El trono de San Pedro fue ocupado por una especie de matrimonio, en el que él es el que dice llevar los pantalones, y así lo hace notar fuera de casa. Pero que cuando llega a casa de su boca sólo sale: sí, cariño; lo que tú digas, cariño… Lógicamente, la primera medida fue nombrar a un cardenal nepote, al hijo que Olimpia había tenido con Pamphilio y, por tanto, sobrino de Inocencio X –la prensa rosa, volvió a la carga, y dijo que Camilo era su hijo-. Inocencio se ocupó de los temas internacionales y Olimpia de las cuestiones de casa y las finanzas. Muestra de lo buena administradora que era fueron los pingües beneficios obtenidos del entramado que creó para dar asistencia a multitud de peregrinos que acudieron al Jubileo de 1650 e, igualmente, de las donaciones recibidas para el recientemente creado Instituto de Viudas en Duelo. Como recompensa, su cuñado la nombró Princesa de San Martino al Cimino (Viterbo) y feudataria de diversas localidades.
El Papa cayó enfermo y durante varias semanas antes de morir, Olimpia tomó las riendas. Durante este tiempo, hizo y deshizo a su antojo hasta que Inocencio X falleció en 1655. En aquel momento, supo que sus días de vino y rosas habían terminado, abandonó el cadáver de su cuñado, que se encontró varias horas después, y puso tierra de por medio. Eso sí, llevándose todo lo que pudo.

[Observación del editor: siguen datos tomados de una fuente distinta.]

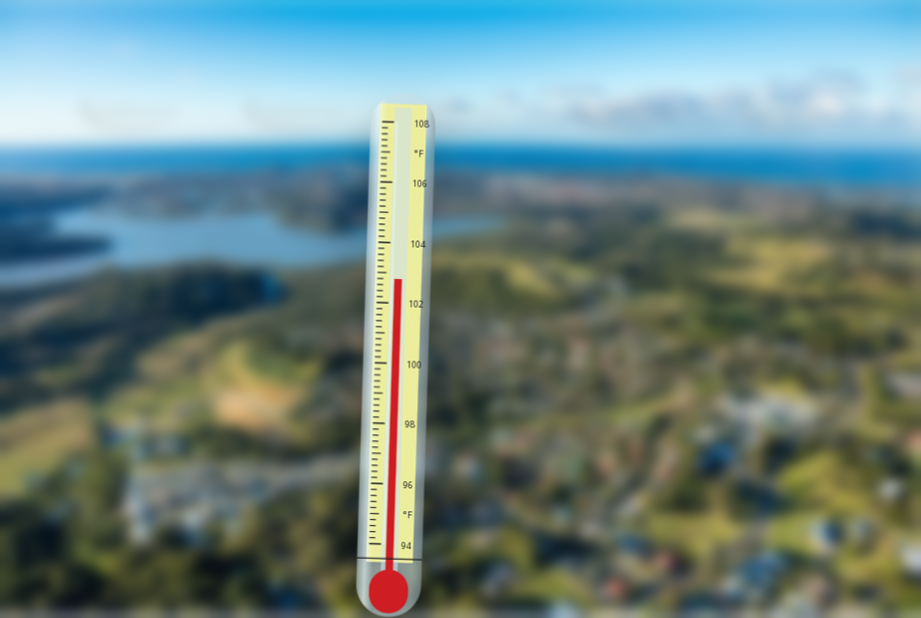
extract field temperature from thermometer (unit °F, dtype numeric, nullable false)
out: 102.8 °F
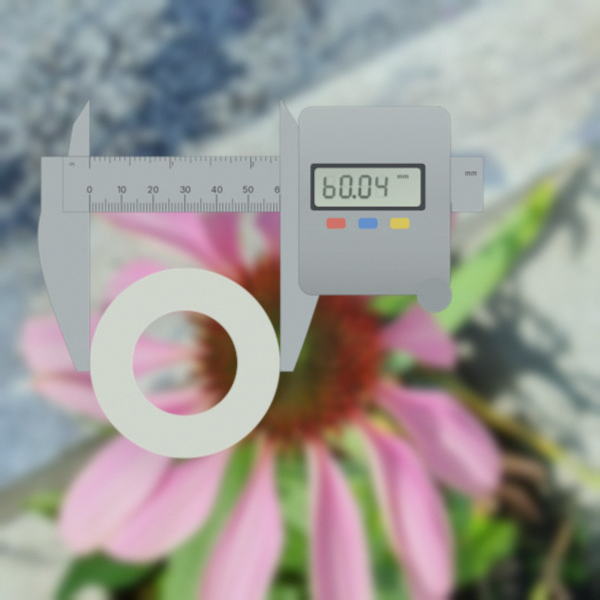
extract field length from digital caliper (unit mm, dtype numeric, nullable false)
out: 60.04 mm
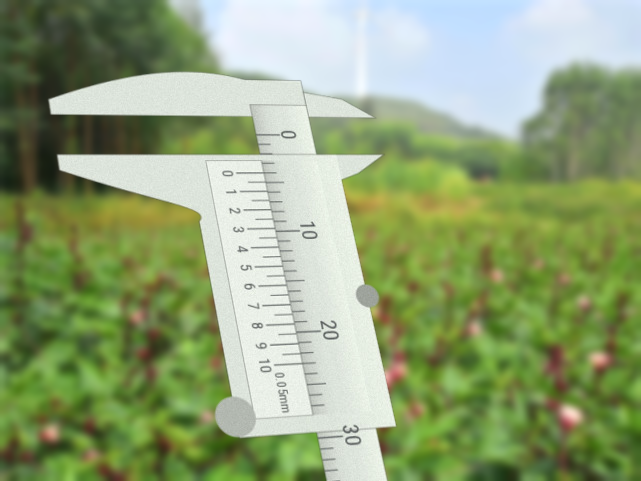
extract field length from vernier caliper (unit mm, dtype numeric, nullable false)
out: 4.0 mm
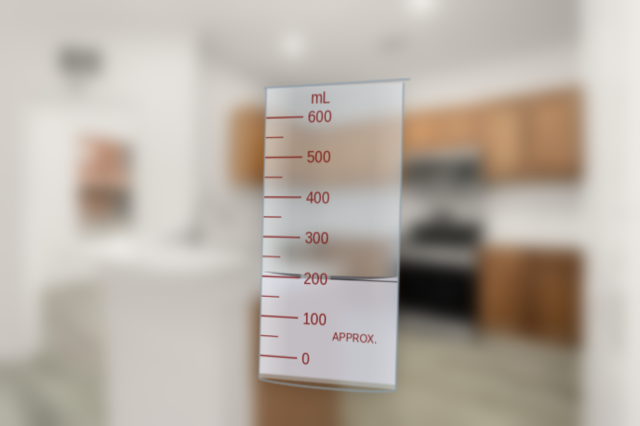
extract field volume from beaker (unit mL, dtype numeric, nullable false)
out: 200 mL
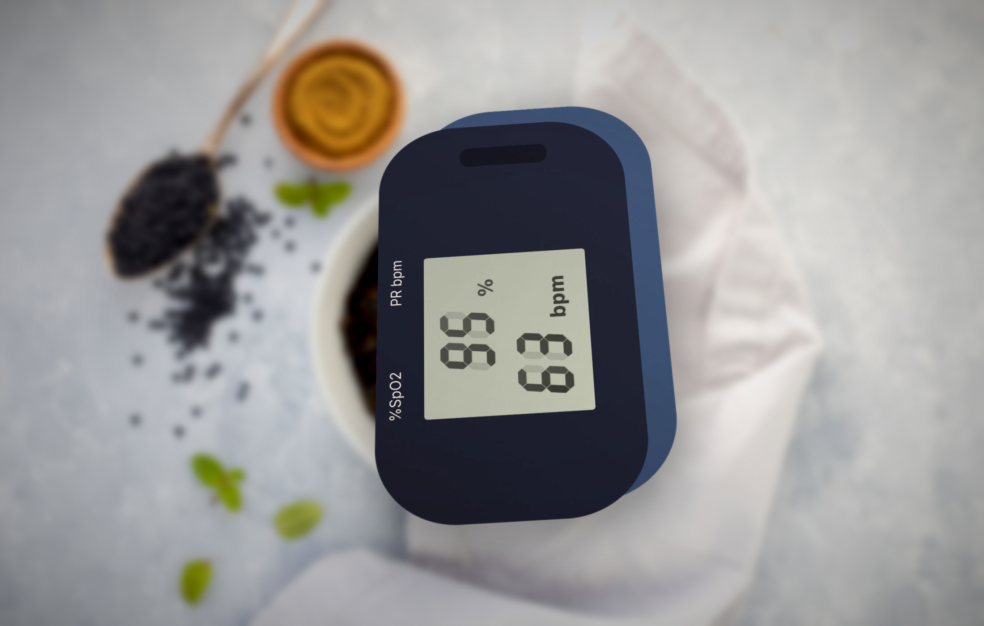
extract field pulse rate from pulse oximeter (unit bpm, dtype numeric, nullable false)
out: 63 bpm
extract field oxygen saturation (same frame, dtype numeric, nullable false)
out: 95 %
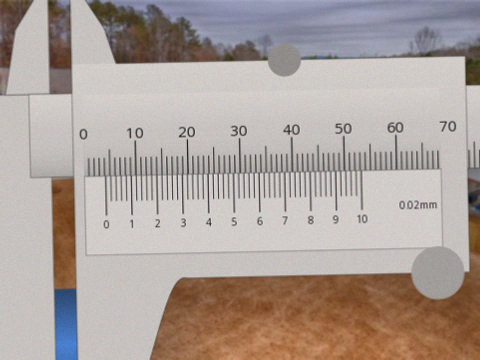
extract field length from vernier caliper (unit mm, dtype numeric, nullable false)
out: 4.2 mm
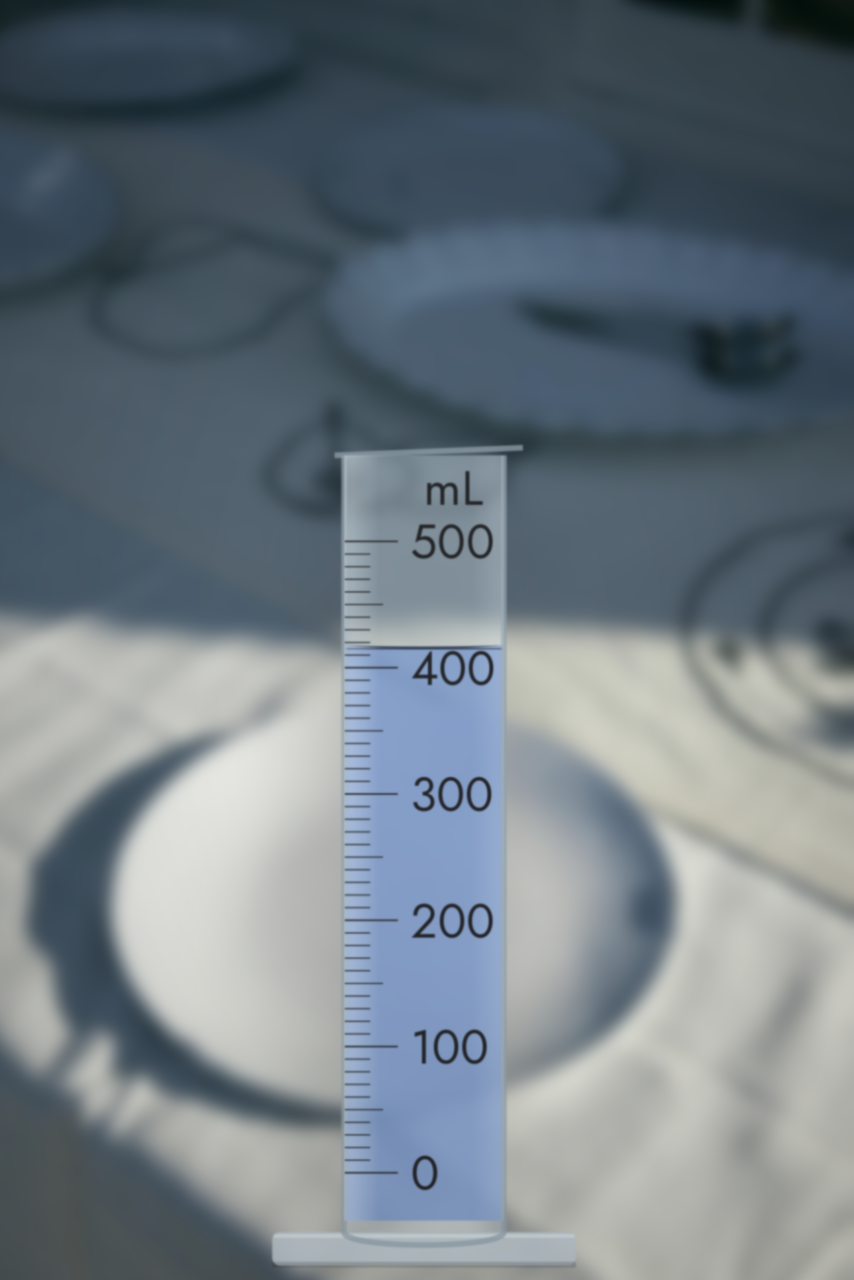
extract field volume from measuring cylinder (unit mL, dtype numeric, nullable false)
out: 415 mL
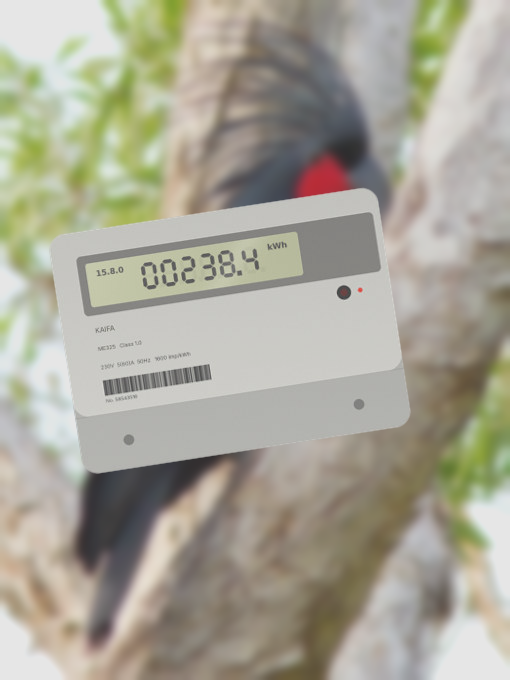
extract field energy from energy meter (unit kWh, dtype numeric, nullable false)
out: 238.4 kWh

Cuando en esta historia hablo de la prensa rosa, como símbolo de las habladurías y las críticas a personajes públicos, me refiero a los pasquines. El pueblo romano expresaba sus ingeniosas críticas poniendo los textos, escritos en papel, en una estatua llamada Pasquino -de aquí el origen del término pasquín-. Más tarde, esta práctica se extendió a otras estatuas y al grupo de todas ellas se les llama estatuas parlantes de Roma. Las críticas hacia Olimpia, la Dona de Roma, eran del estilo:
En otro tiempo piadosa, ahora impía.
Dona es daño, Olimpia Maidalchini es Dona, daño y ruina
El cuadro “Retrato de Inocencio X” (1650) pintado por Diego Velázquez también tiene su propia historia.
En 1649, Felipe IV, rey de España, envió por segunda vez al pintor Diego Velázquez a la península itálica para comprar distintas obras de arte, entre las que había algunas de Tintoretto o Veronés. Aprovechando la ocasión, Inocencio X le encargó al genial pintor un retrato suyo y otro con su cuñada. Cuando terminó la obra y se la enseñó al Papa, dijo:
Troppo vero (Demasiado real)
El Papa mostraba su admiración por el realismo de la obra y, con cierto sarcasmo, le reprochaba que no le hubiese dado una mano de photoshop. En reconocimiento a su trabajo, le entregó una medalla y una cadena de oro. Del nivel de realismo, casi fotográfico, tenemos la anécdota de un cardenal que junto a un grupo de clérigos se acercó a la habitación en la que pensaban que estaba el Pontífice. Miró a través de la puerta entreabierta y dijo:
Bajad la voz, pues su santidad parece estar descansando
Lo que había visto era el cuadro de Inocencio X. Por cierto, el cuadro de Velázquez fue una de las cosas que Olimpia se llevó y el de ella… desapareció. Sus enemigos podrían haberlo utilizado contra ella.